• _Required work_
Copy every line of the listing that holds the string "plant".
Records to process Block Start
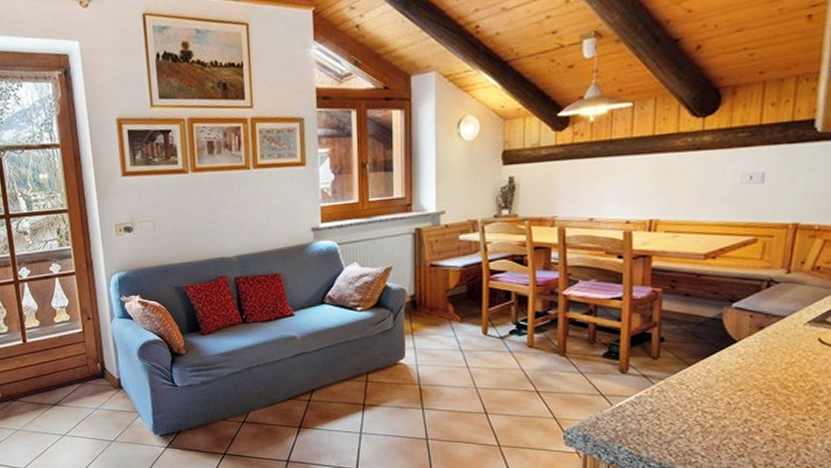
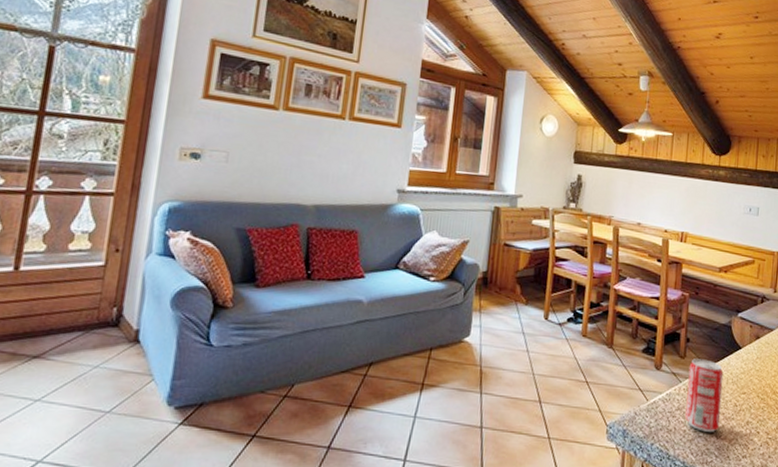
beverage can: none [661,358,712,433] -> present [685,358,724,432]

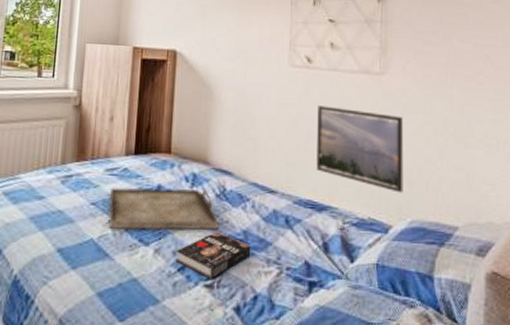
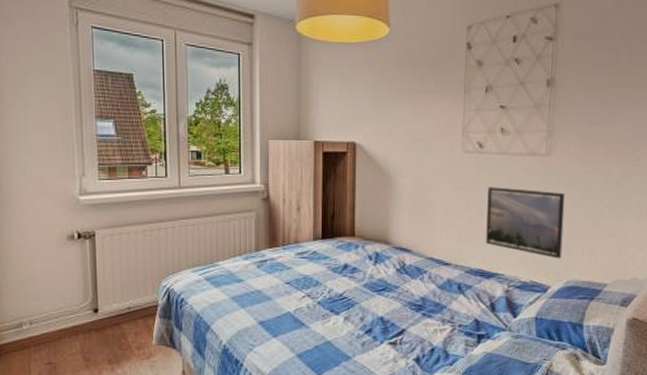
serving tray: present [108,187,219,231] -> none [301,265,400,303]
book: present [175,232,251,279] -> none [363,300,429,338]

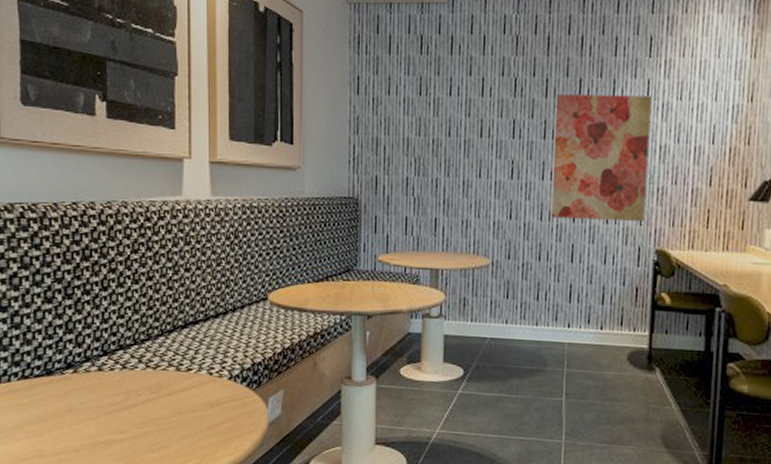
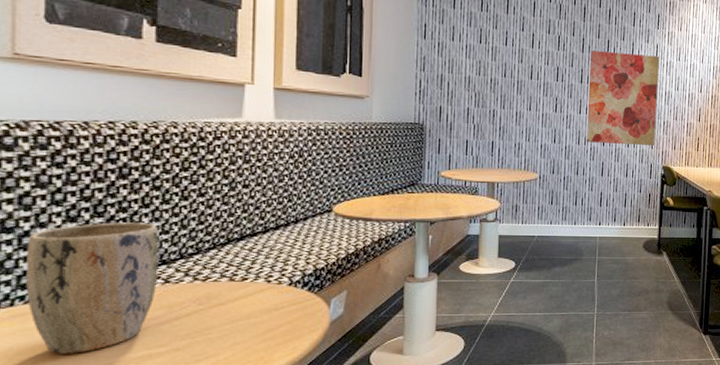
plant pot: none [17,304,117,432] -> present [26,222,159,354]

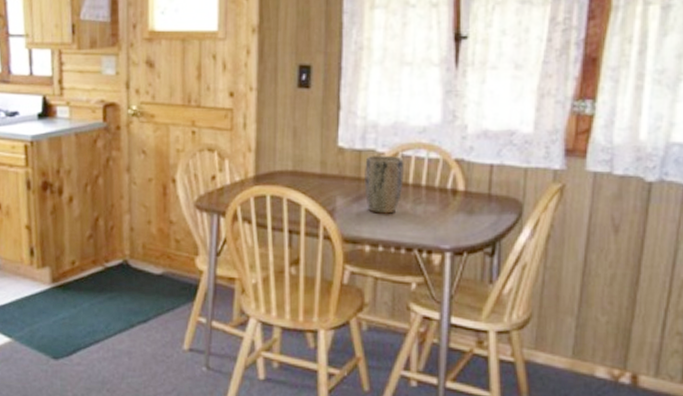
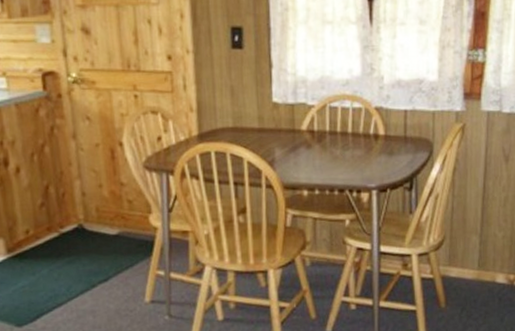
plant pot: present [364,155,405,214] -> none [298,107,333,161]

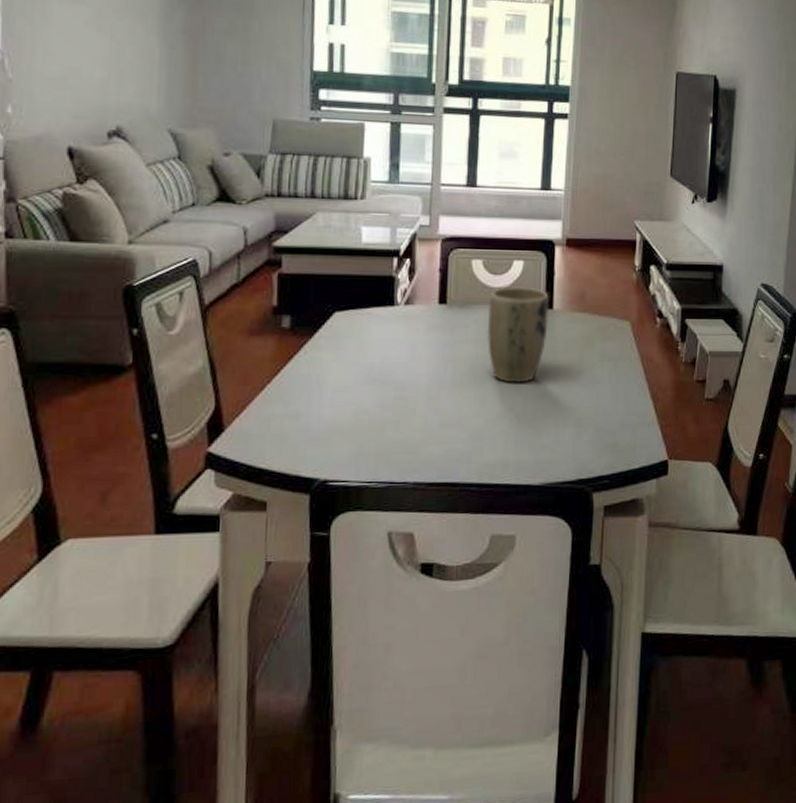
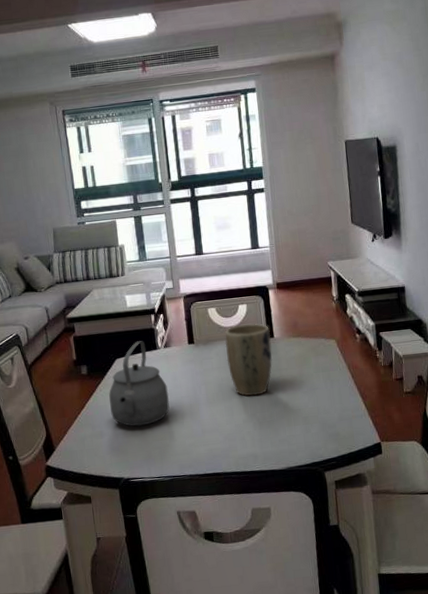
tea kettle: none [315,291,401,409] -> present [109,341,170,427]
Records to process Block End
• _Result of this task_
plant pot: none [17,304,117,432] -> present [26,222,159,354]
plant pot: present [364,155,405,214] -> none [298,107,333,161]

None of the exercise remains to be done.